6 Must-Have Items For Your College Visits
College visits are an important part of the college prep process, as it help students learn more about schools of interest in order to build their balanced college list. Campus visits are a marathon – not a sprint – and taking along the right items can help make your time touring schools a lot easier!
Before visiting a college it’s important to do proper research. Students should learn everything they can about the school and why it interests them. Is it a specific major? The location? The athletics? This will help them to go into the visit knowing what to expect and what to ask.
Research is also important as it can help you better prepare for the actual tour. Will it be cold while you’re there? Hot? Rainy? Will students be there or will campus be relatively empty? Are there any special events happening? How will that impact your time on campus? All of these questions can be answered by doing ample research before you even get there.
It’s critical for students (and parents!) to come prepared, not just with information, but also items that will help make the campus visit experience even better. Here are six must-have items for your college visits.
You did all that great research beforehand, but what were you not able to find on the website? Come prepared with questions to ask the admissions officer during the information session, as well as questions for the tour guide. Think about these well ahead of your visit, and store them on your smartphone or in an easily accessible notebook. This is your opportunity to get answers straight from the source, so make sure your questions are thoughtful and not about something that you could easily learn from the website. For some examples of questions to ask on college visits, check out the links below:
This can’t be stressed enough! There will be a lot of walking during your college visits – and not just during the walking tour. Students and parents should try to visit a dorm, explore areas of interest like the gym or theaters, eat in the dining hall, and explore the community surrounding the campus. This typically involves a lot of walking, and if you’re wearing uncomfortable shoes your feet will start to feel the burn pretty quickly. Foot pain can make a college visit go downhill fast, so make sure to wear comfortable shoes that you know you can walk in for an extended period of time.

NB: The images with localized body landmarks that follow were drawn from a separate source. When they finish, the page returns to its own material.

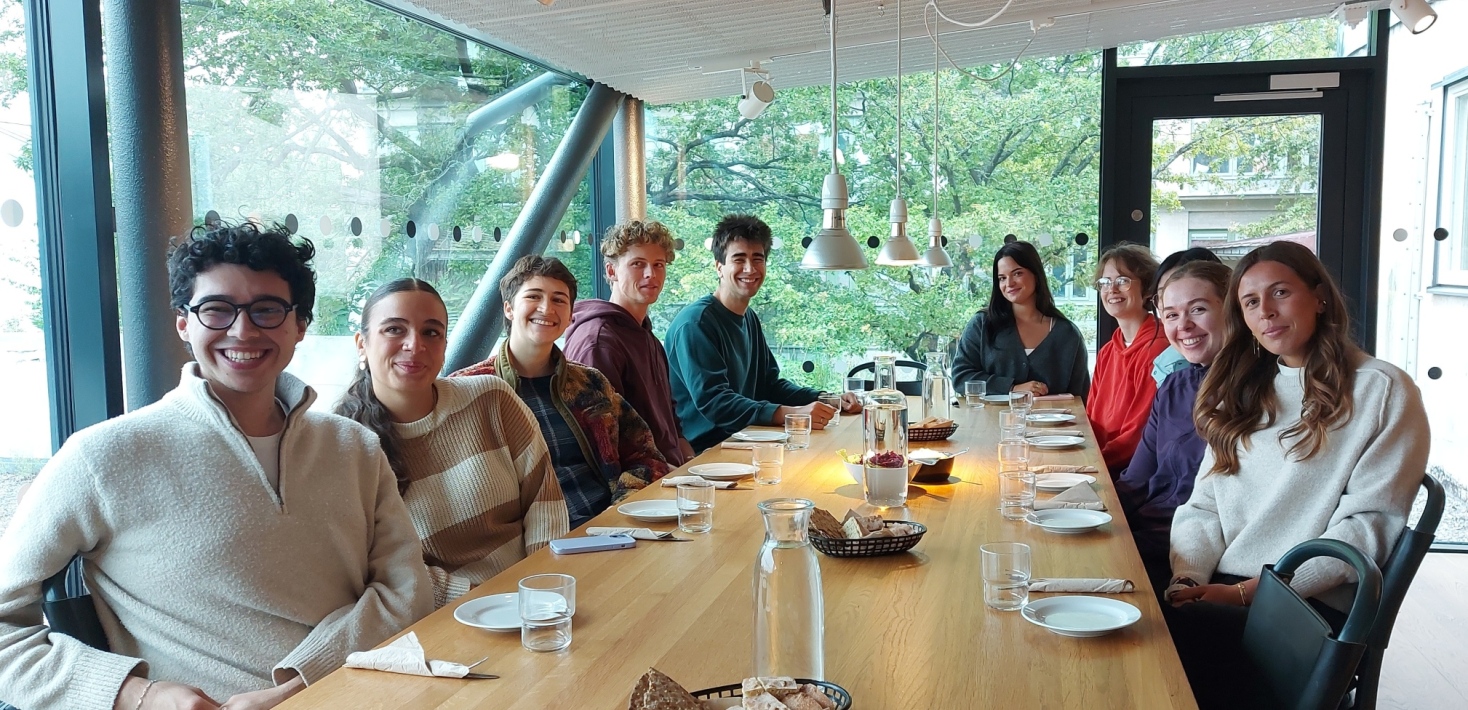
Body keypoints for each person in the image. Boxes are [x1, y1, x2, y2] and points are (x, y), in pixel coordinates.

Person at [0, 223, 431, 710]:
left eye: (267, 310)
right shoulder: (104, 457)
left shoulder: (354, 447)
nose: (243, 330)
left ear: (300, 325)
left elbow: (406, 589)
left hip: (371, 696)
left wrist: (299, 686)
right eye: (216, 309)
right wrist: (138, 694)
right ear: (184, 323)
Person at [1163, 242, 1429, 708]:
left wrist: (1246, 594)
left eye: (1280, 292)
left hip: (1308, 605)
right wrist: (1187, 579)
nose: (1265, 311)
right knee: (1131, 609)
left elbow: (1365, 531)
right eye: (1250, 302)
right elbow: (1203, 506)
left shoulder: (1381, 389)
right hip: (1224, 586)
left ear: (1320, 296)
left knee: (1148, 642)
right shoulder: (1242, 387)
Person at [336, 278, 570, 608]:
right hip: (441, 618)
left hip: (536, 599)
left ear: (445, 344)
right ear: (362, 343)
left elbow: (544, 501)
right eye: (394, 330)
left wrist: (542, 590)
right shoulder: (344, 447)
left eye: (431, 332)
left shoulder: (492, 398)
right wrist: (488, 603)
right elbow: (377, 567)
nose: (414, 345)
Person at [453, 256, 669, 529]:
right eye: (534, 296)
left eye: (558, 300)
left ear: (569, 316)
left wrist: (621, 508)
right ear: (509, 308)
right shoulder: (467, 390)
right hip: (528, 542)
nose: (546, 308)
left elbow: (645, 454)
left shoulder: (590, 384)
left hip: (610, 526)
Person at [664, 215, 861, 452]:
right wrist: (792, 414)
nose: (750, 268)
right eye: (739, 259)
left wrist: (826, 399)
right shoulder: (696, 323)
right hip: (706, 454)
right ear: (719, 267)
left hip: (746, 440)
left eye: (758, 259)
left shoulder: (748, 317)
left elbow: (770, 386)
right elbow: (716, 403)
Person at [1115, 259, 1231, 587]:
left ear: (1232, 309)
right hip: (1145, 534)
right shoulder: (1175, 385)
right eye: (1171, 315)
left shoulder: (1257, 393)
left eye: (1197, 309)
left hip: (1193, 556)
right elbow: (1135, 480)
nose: (1184, 326)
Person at [564, 220, 693, 466]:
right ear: (611, 272)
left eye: (659, 265)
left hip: (669, 474)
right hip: (636, 487)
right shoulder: (599, 341)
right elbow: (601, 440)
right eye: (638, 264)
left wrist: (690, 465)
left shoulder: (648, 337)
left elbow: (671, 426)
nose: (650, 274)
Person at [952, 240, 1090, 399]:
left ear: (1036, 275)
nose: (1009, 283)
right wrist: (1012, 388)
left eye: (1017, 273)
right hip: (990, 422)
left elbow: (1082, 397)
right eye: (1002, 278)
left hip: (1050, 422)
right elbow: (961, 377)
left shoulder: (1067, 334)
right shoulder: (982, 324)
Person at [1087, 242, 1170, 474]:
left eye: (1122, 281)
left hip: (1127, 472)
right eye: (1105, 282)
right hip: (1100, 462)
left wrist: (1090, 465)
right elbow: (1091, 419)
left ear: (1146, 289)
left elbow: (1138, 436)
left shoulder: (1158, 349)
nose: (1111, 290)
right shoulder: (1108, 351)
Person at [1149, 248, 1224, 387]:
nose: (1183, 325)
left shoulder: (1263, 382)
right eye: (1163, 294)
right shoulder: (1170, 384)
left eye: (1198, 309)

All of the walking, coupled with talking with your parents, admissions officers, tour guides, professors, etc., can lead to dehydration and a dry mouth. Take a long a water bottle so that you can hydrate throughout the day. This will help you stay focused and energized, and prevent you from having to ditch the tour to find some water. Bonus: Take a snack or two if you know there’s going to be a long period of time between the tour and visiting a dining hall or on campus restaurant.
Rainy Weather Gear
While research can help you pack for the appropriate weather beforehand, rain showers can pop up unexpectedly, especially if you’re visiting campuses in the spring. It’s good to have an umbrella or a light rain jacket on hand just in case that 30% chance of rain changes to 100% after you’ve already left home.
External Battery Charger
We always advise students to take notes and photos while touring colleges. With the evolution of smartphones, students can take photos and video, record answers to their questions, type up notes in an app, and keep track of every piece of information about their itinerary right on their phone. Smartphones are convenient and make it easier for students to enjoy their time on campus without having to balance a notepad in one hand and a camera in the other. However, since students’ phone will get heavy use during a college tour, it’s a smart idea to bring an extra battery pack to charge up your phone if it starts to drain too quickly. An extra phone charger with an outlet plug is also a good idea in case you take a break in a place where you can plug in quickly.
Students tend to travel light, but with those extra items on you like your water bottle, umbrella, battery pack, wallet, phone, etc., it’s a good idea to take a small bag or backpack to keep everything organized. But just like your shoes, your bag should be built for comfort. Don’t take a bag that will start to hurt your shoulders after a few hours, or a backpack that causes extra strain on your back.
College visits are an exciting adventure for both students and parents, so make sure you’re prepared before you head out and, most importantly, have fun!